One of my favourite signings, and not just from my Bournemouth days, was a striker called Carl Richards. I took him from Enfield and he was a real one-off. He was a big lad, and looked more like Carl Lewis. I remember driving to Nuneaton Borough’s old ground, Manor Park, on a bank holiday Monday in 1986 to watch him play in a representative game between the non-league teams of England and Wales. After the game, there was a trophy and speeches and sandwiches, and I went and hid round the back of this little hut because I didn’t want any of the other managers to see me. Carl came out on his own. ‘Psst,’ I said, from behind a fence. ‘Carl, I want to talk to you.’

‘Who are you?’ he asked. ‘What do you want?’

But he came over. Massive shoulders, trim waist, really fit. ‘I’m Harry Redknapp, manager of Bournemouth,’ I said.

‘Bournemouth?’ he replied. ‘Never heard of you. What league are you in?’

I told him we were in the Third Division.

‘Well, I’m not dropping down to the Isthmian,’ he said. ‘Not the third division of the bloody Isthmian,’ I told him. ‘The Football League. We’re in Division Three.’

‘What, professional?’ he asked. Now he was interested. ‘I always wanted to be a professional,’ said Carl.

‘Well, that’s handy,’ I told him, ‘because we’re professional, and we want you.’

‘Train every day?’ he asked. He really didn’t have a clue. I bought Carl for £10,000, went to pick him up from Enfield, and while he went in to say goodbye to his manager, he left me with his mate. ‘What are you signing him for?’ said this kid. ‘I’m ten times better than him. I’ve got twenty-six goals this season, he’s only got twelve. I’m different class than him. Why don’t you sign me?’ Now I was worried. Stuart Morgan, my assistant, had recommended Carl. I had never seen him play for Enfield, only that one game up at Nuneaton. He was great that day and I loved him, but I couldn’t help wondering if I had bought the wrong player. ‘I can’t buy you, I’m buying him,’ I told Carl’s mate, ‘but I’ll keep an eye out for you, don’t worry.’

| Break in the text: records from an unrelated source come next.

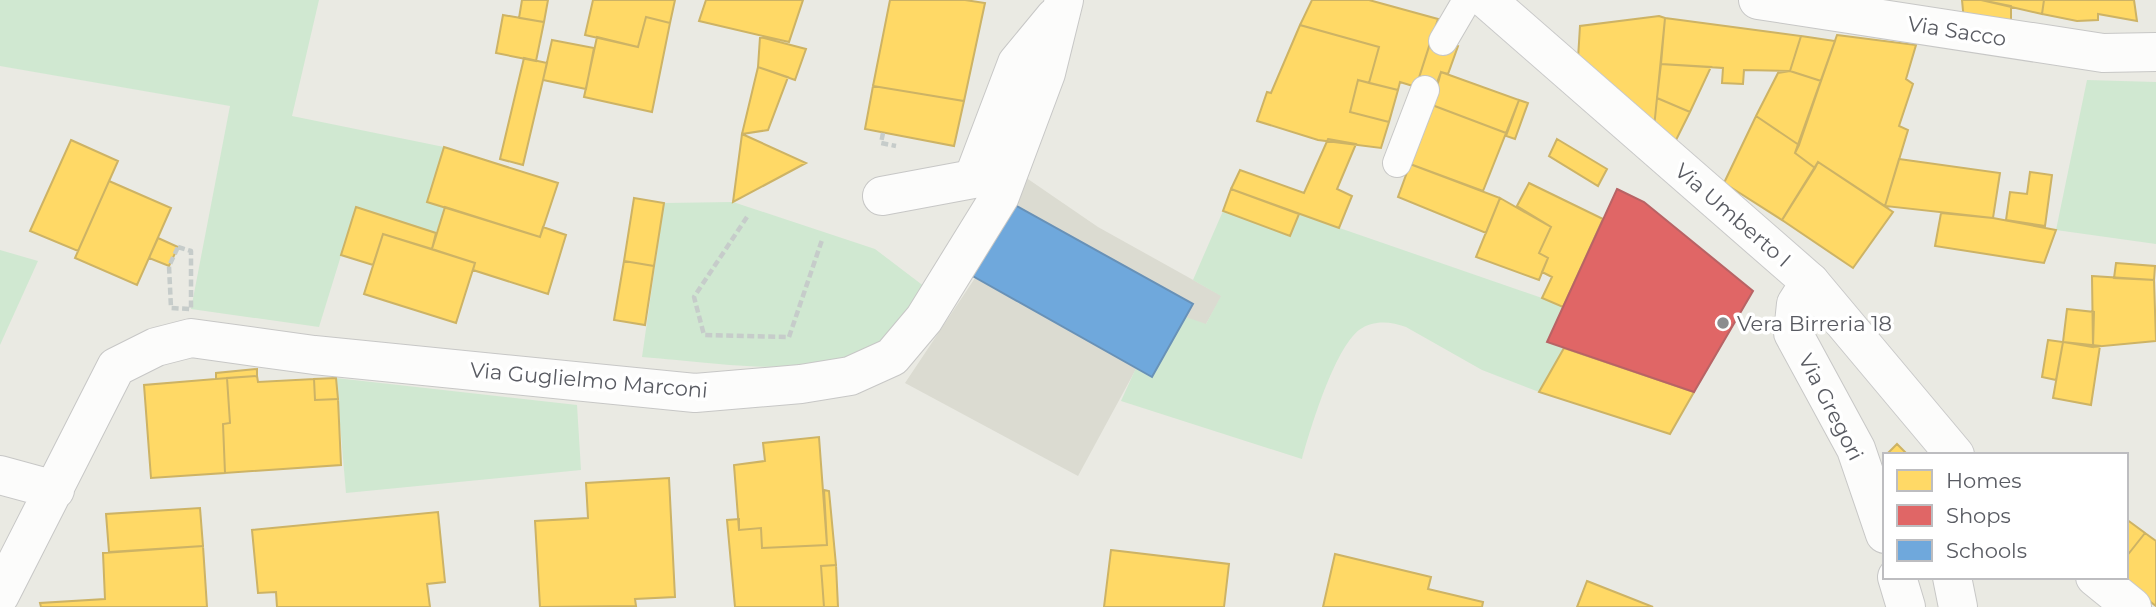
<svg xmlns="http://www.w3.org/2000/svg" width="2156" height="607" viewBox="0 0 2156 607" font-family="Montserrat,sans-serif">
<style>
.education{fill:#dbdbd1}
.green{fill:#d0e8d1}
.homes{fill:#ffd966;stroke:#cdb365;stroke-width:2}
.shops{fill:#e06666;stroke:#b86365;stroke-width:2}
.schools{fill:#6fa8dc;stroke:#6891b7;stroke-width:2}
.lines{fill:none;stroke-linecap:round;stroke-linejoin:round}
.service-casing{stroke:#c7c7c6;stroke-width:30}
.minor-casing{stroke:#c7c7c6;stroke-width:40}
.tertiary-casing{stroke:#c7c7c6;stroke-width:40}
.secondary-casing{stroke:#c9c9c9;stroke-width:40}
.path{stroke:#c6ccca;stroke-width:4.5;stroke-dasharray:7 3.5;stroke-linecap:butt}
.service{stroke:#fcfcfb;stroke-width:28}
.minor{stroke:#fcfcfb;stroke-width:38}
.tertiary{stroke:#fcfcfb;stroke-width:38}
.secondary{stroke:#fcfcfb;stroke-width:38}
.poi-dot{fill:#8c8d8f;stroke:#fff;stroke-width:2.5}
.labels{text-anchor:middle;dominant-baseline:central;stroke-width:7;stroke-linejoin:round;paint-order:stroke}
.street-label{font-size:21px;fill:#595b62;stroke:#fff}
.poi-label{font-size:21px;fill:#595b62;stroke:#fff;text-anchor:start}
</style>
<rect width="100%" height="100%" fill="#eaeae3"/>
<path class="education" d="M 1025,177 L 1098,227 L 1222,296 L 1206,324 L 1152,377 L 1136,369 L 1078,476 L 905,383 L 975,278 Z"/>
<path class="green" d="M 0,0 L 319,0 L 292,116 L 444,147 L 427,202 L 445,207 L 436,233 L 356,207 L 319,327 L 191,309 L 230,106 L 0,66 Z
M 2087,80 L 2156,82 L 2156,244 L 2056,230 Z
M 733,202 L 875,249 L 925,287 C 911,304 899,328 882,342 C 835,384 702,361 642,357 L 664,203 Z
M 1223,211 L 1289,236 L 1299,214 L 1542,298 L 1563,307 L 1547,341 L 1564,348 L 1539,392 L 1482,370 L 1406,327 C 1390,321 1373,320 1359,330 C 1334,350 1311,427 1302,459 L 1121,401 L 1136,368 L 1152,377 L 1186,317 L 1206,324 L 1221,296 L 1193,280 Z
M 0,250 L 38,261 L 0,345 Z
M 336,378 L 577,405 L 581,470 L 346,493 Z"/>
<path class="homes" d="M 522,0 L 548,0 L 544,22 L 519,18 Z
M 593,0 L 675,0 L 670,23 L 646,17 L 638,47 L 585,35 Z
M 706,0 L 803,0 L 789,42 L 699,21 Z
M 890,0 L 965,0 L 985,3 L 964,101 L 873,86 Z
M 1312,0 L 1369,0 L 1438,19 L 1416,87 L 1400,82 L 1398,90 L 1369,83 L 1379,47 L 1300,25 Z
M 1962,0 L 1981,0 L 2011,6 L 2011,27 L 1964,21 Z
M 1981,0 L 2044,0 L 2042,14 Z
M 2044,0 L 2134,0 L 2137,21 L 2098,14 L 2098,20 L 2077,21 L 2042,14 Z
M 503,15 L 544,22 L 536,61 L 496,53 Z
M 1659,16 L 1665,18 L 1654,128 L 1577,75 L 1580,26 Z
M 646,17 L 670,23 L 652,112 L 584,97 L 597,37 L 638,47 Z
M 1665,18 L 1801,36 L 1790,71 L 1744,70 L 1743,84 L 1722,83 L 1723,68 L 1661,64 Z
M 1300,25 L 1379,47 L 1369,83 L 1358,80 L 1350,112 L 1389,122 L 1381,148 L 1318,140 L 1257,121 L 1267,92 L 1271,93 Z
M 1837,35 L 1916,45 L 1906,79 L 1913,84 L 1899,126 L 1908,130 L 1885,206 L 1818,162 L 1815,168 L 1795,153 Z
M 1801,36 L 1835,41 L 1821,81 L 1790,71 Z
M 760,37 L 806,49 L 795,80 L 758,67 Z
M 1432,37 L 1458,46 L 1448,74 L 1441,72 L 1433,93 L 1416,87 Z
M 552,40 L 594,48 L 586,89 L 543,80 Z
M 524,58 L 547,63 L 523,165 L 500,159 Z
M 1661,64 L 1711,67 L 1690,112 L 1657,98 Z
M 758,67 L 788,77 L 768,130 L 742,134 Z
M 1790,71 L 1821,81 L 1799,145 L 1756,116 L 1778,73 Z
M 1441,72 L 1519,100 L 1506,133 L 1432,105 Z
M 1358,80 L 1398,90 L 1389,122 L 1350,112 Z
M 873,86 L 964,101 L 954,146 L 865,129 Z
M 1657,98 L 1690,112 L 1675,142 L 1654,128 Z
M 1519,100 L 1528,103 L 1515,139 L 1506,136 Z
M 1432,105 L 1506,133 L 1483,191 L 1410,164 Z
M 1756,116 L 1799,145 L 1795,153 L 1815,168 L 1782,220 L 1724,183 Z
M 742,134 L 806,163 L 733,202 Z
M 1328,139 L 1356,144 L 1337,189 L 1352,196 L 1339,228 L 1231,189 L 1240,170 L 1304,193 Z
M 1557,139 L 1607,169 L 1598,186 L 1549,156 Z
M 71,140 L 118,161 L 78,251 L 30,231 Z
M 444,147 L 558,183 L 540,237 L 427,202 Z
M 1899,159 L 2000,173 L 1993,218 L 1885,206 Z
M 1818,162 L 1893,212 L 1853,268 L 1782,220 Z
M 1410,164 L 1500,198 L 1486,233 L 1398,197 Z
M 2030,172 L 2052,175 L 2045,226 L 2006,220 L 2010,192 L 2027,194 Z
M 109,181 L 171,208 L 137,285 L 75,258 Z
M 1529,183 L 1603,219 L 1563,307 L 1542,298 L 1552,277 L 1542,272 L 1548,258 L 1539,253 L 1551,227 L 1517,206 Z
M 1231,189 L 1299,214 L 1290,236 L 1223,211 Z
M 634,198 L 664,203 L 654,266 L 624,261 Z
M 1500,198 L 1551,227 L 1539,253 L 1548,258 L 1539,280 L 1476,257 Z
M 356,207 L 436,233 L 432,249 L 383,234 L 373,265 L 341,255 Z
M 445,207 L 540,237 L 543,227 L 566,235 L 548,294 L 473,270 L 475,263 L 432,249 Z
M 1941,213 L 1993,218 L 2056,230 L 2044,263 L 1935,246 Z
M 383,234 L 475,263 L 456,323 L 364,294 Z
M 158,238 L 178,247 L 169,266 L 149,258 Z
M 624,261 L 654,266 L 645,325 L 614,320 Z
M 2116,263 L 2155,266 L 2154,280 L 2114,278 Z
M 2092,276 L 2154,280 L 2156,341 L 2093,347 Z
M 2067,309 L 2094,312 L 2093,347 L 2063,342 Z
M 2048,340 L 2063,342 L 2056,380 L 2042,377 Z
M 2063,342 L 2100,346 L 2091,405 L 2053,398 Z
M 1564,348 L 1694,392 L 1670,434 L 1539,392 Z
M 257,369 L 257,376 L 216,379 L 216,373 Z
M 257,376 L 258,382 L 314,379 L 315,400 L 338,399 L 341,465 L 225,473 L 223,424 L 230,423 L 227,378 Z
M 227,378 L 230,423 L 223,424 L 225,473 L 151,478 L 144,385 Z
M 336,378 L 338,399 L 315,400 L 314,379 Z
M 819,437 L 827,545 L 762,548 L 761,528 L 739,530 L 734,465 L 765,461 L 763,443 Z
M 1897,444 L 1908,455 L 1886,455 Z
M 669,478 L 675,597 L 635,599 L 636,606 L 540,607 L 535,521 L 588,518 L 586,483 Z
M 824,490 L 829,491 L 836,565 L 821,566 L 824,607 L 735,607 L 727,520 L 739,519 L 739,530 L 761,528 L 762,548 L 827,545 Z
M 200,508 L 203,546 L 109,552 L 106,514 Z
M 438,512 L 445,582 L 427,584 L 430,607 L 277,607 L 276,592 L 258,593 L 252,530 Z
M 2126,519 L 2145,533 L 2126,557 Z
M 2145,533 L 2156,541 L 2156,606 L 2117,577 L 2126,577 L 2126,557 Z
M 203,546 L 207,607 L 41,607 L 40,603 L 105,599 L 103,553 Z
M 1111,550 L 1229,564 L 1224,607 L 1104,607 Z
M 1335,554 L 1431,577 L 1428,589 L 1483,602 L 1482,607 L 1323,607 Z
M 836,565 L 838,607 L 824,607 L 821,566 Z
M 1587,581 L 1653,607 L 1577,607 Z"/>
<path class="shops" d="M 1617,189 L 1644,202 L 1753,291 L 1694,392 L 1547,342 Z"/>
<path class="schools" d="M 1013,204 L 1193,304 L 1152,377 L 969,274 Z"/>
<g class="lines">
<defs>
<path id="service" d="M 1443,41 L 1467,0
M 1397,163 L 1425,90"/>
<path id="minor" d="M 882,196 L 973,179 L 1017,63 L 1055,17
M 1810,282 L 1796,304 L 1793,333 L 1856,449 L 1885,534
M 0,475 L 55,490
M 1897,577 L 1906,607
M 1952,577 L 1958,607
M 0,595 L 116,367 L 156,347 L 191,338 L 314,355 L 695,393 L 801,384 L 850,376 L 892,357 L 924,319 L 1000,196 L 1046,73 L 1064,0"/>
<path id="tertiary" d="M 1758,0 L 2103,53 L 2156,52"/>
<path id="secondary" d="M 1487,0 L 1810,282 L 1955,455
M 2095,577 L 2132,607"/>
</defs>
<use href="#service" class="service-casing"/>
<use href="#minor" class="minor-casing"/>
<use href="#tertiary" class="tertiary-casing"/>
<use href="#secondary" class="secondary-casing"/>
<path class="path" d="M 883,133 L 881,143 L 896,146
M 747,217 L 694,297 L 704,335 L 788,337
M 178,247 L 191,251 L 191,309 L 171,308 L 169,266 Z
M 789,337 L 822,240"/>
<use href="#service" class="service"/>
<use href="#minor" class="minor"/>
<use href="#tertiary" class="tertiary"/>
<use href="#secondary" class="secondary"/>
</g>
<circle class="poi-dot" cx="1723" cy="323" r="7"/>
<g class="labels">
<g class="street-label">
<text transform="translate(1957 31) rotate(9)">Via Sacco</text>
<text transform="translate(1733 215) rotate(41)">Via Umberto I</text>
<text transform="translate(589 380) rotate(5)">Via Guglielmo Marconi</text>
<text transform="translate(1831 407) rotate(63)">Via Gregori</text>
</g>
<g class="poi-label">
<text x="1737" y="323">Vera Birreria 18</text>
</g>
</g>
<rect x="1883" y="453" width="245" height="126" fill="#ffffff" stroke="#bdbdc0" stroke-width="2"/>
<rect x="1897" y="470" width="35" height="21" fill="#ffd966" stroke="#bdbdc0" stroke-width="2"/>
<text x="1946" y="488" font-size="21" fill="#595b62">Homes</text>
<rect x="1897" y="505" width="35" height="21" fill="#e06666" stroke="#bdbdc0" stroke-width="2"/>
<text x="1946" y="523" font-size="21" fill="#595b62">Shops</text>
<rect x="1897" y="540" width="35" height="21" fill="#6fa8dc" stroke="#bdbdc0" stroke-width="2"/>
<text x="1946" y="558" font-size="21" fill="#595b62">Schools</text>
</svg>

So we took Carl and he was absolutely useless. He could run, but that was about it. The pre-season was a nightmare. Yeovil Town, we got beat. Weymouth Town, got beat. Bath City, got beat. We played about six games, couldn’t win one. Carl was terrible. After about four games of this, he came to see me. ‘I’ve got a mate,’ he said. ‘He was asking if he could have a trial. He’s a striker, like me.’

‘And is he as good as you, Carl?’ I asked, suspiciously.

‘No, he’s not as good as me,’ he said, ‘but he’s decent.’

‘Well, tell him not to fucking bother then,’ I snapped, and that was the end of it. The following Saturday, we went to play Crystal Palace. ‘My mate, the one who wanted a trial, he’s playing for Palace today,’ said Carl. ‘Oh good,’ I thought. ‘No problem there then.’ Anyway, three goals later I realised Carl wasn’t much of a scout, either. His mates’s name? Ian Wright.

Yet Carl ended up doing fantastic for Bournemouth and I loved him to bits. He didn’t have a clue about the real world. On his first payday he knocked on my door, accusing me of having him over. ‘You told me I was getting £220 a week and I’m only getting £150,’ he said.

‘That’s your deductions, Carl,’ I explained. ‘Income tax, national insurance.’